Stored data -
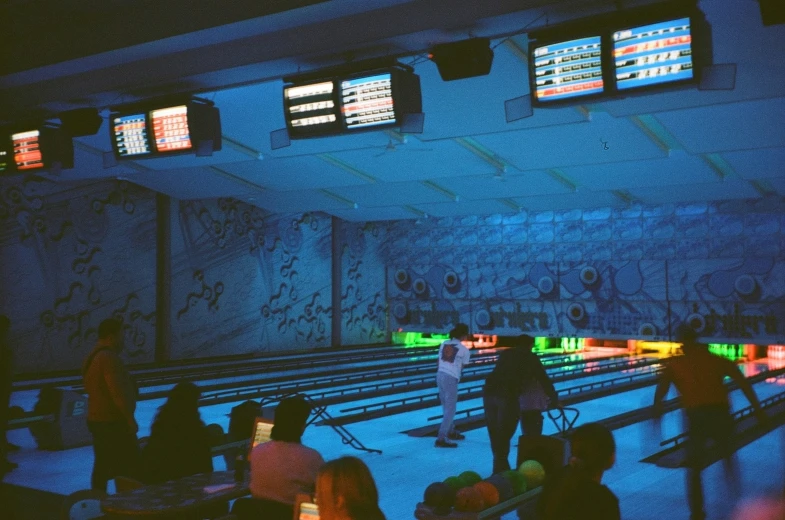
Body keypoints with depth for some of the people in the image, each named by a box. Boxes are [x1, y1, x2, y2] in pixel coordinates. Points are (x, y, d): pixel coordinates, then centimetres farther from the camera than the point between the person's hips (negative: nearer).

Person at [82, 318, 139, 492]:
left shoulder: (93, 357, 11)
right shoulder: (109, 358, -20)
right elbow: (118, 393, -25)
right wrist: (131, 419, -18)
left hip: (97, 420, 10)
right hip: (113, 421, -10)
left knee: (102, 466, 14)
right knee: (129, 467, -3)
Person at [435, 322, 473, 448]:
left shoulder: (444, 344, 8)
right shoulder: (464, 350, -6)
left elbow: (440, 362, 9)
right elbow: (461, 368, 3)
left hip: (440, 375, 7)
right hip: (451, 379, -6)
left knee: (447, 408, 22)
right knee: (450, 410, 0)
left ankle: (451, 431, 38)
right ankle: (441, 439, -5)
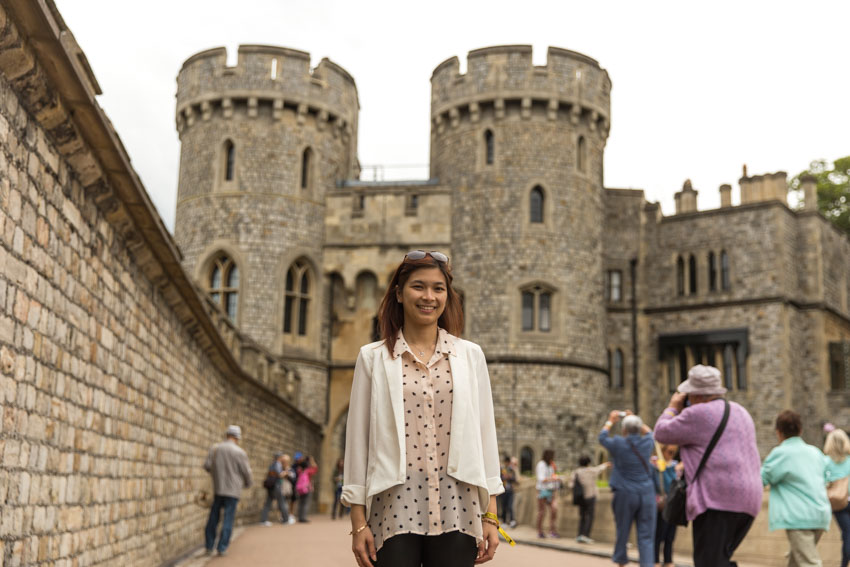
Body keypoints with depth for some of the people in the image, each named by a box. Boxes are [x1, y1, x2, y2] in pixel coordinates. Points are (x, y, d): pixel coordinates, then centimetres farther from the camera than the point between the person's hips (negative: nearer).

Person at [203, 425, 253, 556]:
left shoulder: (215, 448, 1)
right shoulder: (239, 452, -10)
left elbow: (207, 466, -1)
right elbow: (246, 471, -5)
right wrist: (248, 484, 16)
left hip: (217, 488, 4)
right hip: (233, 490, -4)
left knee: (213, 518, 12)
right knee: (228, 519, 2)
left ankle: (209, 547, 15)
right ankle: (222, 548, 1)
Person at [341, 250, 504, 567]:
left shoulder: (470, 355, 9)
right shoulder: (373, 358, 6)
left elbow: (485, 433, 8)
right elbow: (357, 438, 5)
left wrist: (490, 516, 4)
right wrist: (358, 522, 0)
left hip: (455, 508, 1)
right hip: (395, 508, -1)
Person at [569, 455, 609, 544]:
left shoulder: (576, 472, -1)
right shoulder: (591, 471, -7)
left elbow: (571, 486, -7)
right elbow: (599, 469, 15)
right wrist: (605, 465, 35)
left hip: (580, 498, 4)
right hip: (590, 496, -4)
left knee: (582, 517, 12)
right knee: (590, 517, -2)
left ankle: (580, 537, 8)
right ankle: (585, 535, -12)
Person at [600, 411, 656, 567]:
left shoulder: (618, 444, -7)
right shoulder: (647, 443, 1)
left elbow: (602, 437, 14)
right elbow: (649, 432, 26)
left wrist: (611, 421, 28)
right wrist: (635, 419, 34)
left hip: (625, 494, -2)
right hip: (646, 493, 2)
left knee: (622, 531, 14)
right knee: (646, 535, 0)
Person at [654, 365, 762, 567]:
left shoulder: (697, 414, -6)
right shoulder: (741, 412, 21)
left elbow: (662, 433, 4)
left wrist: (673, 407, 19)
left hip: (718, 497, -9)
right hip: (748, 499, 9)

Task to carry out - Set the listing down verbatim, excluding pictures.

Response -
Body keypoints with depth for some of the people in the image, each named by a box. Boxes are [x1, y1, x2, y2] in pixel coordinates. Points are (x, y, d): pixel coordinates, then centimetres farther from the camera than the point between the person's hips (negative: nearer).

Person at [82, 318, 139, 492]:
left shoulder: (93, 357, 11)
right shoulder: (109, 358, -20)
right elbow: (118, 393, -25)
right wrist: (131, 419, -18)
left hip: (97, 420, 10)
right hip: (113, 421, -10)
left knee: (102, 466, 14)
right knee: (129, 467, -3)
Person at [435, 322, 473, 448]:
left shoulder: (444, 344, 8)
right shoulder: (464, 350, -6)
left elbow: (440, 362, 9)
right elbow: (461, 368, 3)
left hip: (440, 375, 7)
right hip: (451, 379, -6)
left knee: (447, 408, 22)
right knee: (450, 410, 0)
left ankle: (451, 431, 38)
right ankle: (441, 439, -5)
Body keypoints with depth for some of the people in the image, each named by a box. Boxes are [x1, y1, x2, y2] in pixel coordinates. Points are (x, y, d): pixel coordinates, then centimetres farther from the camera than the point between the person's hips (negative: nearer).

Person at [203, 425, 253, 556]:
left shoulder: (215, 448, 1)
right shoulder: (239, 452, -10)
left elbow: (207, 466, -1)
right elbow: (246, 471, -5)
right wrist: (248, 484, 16)
left hip: (217, 488, 4)
right hip: (233, 490, -4)
left knee: (213, 518, 12)
right knee: (228, 519, 2)
left ankle: (209, 547, 15)
right ankle: (222, 548, 1)
Person at [341, 250, 504, 567]:
left shoulder: (470, 355, 9)
right shoulder: (373, 358, 6)
left elbow: (485, 433, 8)
right elbow: (357, 438, 5)
left wrist: (490, 516, 4)
right wrist: (358, 522, 0)
left hip: (455, 508, 1)
right hip: (395, 508, -1)
Person at [569, 455, 609, 544]:
left shoulder: (576, 472, -1)
right shoulder: (591, 471, -7)
left elbow: (571, 486, -7)
right elbow: (599, 469, 15)
right wrist: (605, 465, 35)
left hip: (580, 498, 4)
right hip: (590, 496, -4)
left knee: (582, 517, 12)
right knee: (590, 517, -2)
left ankle: (580, 537, 8)
right ankle: (585, 535, -12)
Person at [600, 411, 656, 567]:
left shoulder: (618, 444, -7)
right shoulder: (647, 443, 1)
left elbow: (602, 437, 14)
right elbow: (649, 432, 26)
left wrist: (611, 421, 28)
right wrist: (635, 419, 34)
left hip: (625, 494, -2)
right hip: (646, 493, 2)
left knee: (622, 531, 14)
right knee: (646, 535, 0)
Person at [654, 365, 762, 567]:
left shoulder: (697, 414, -6)
right shoulder: (741, 412, 21)
left elbow: (662, 433, 4)
left wrist: (673, 407, 19)
left hip: (718, 497, -9)
right hip: (748, 499, 9)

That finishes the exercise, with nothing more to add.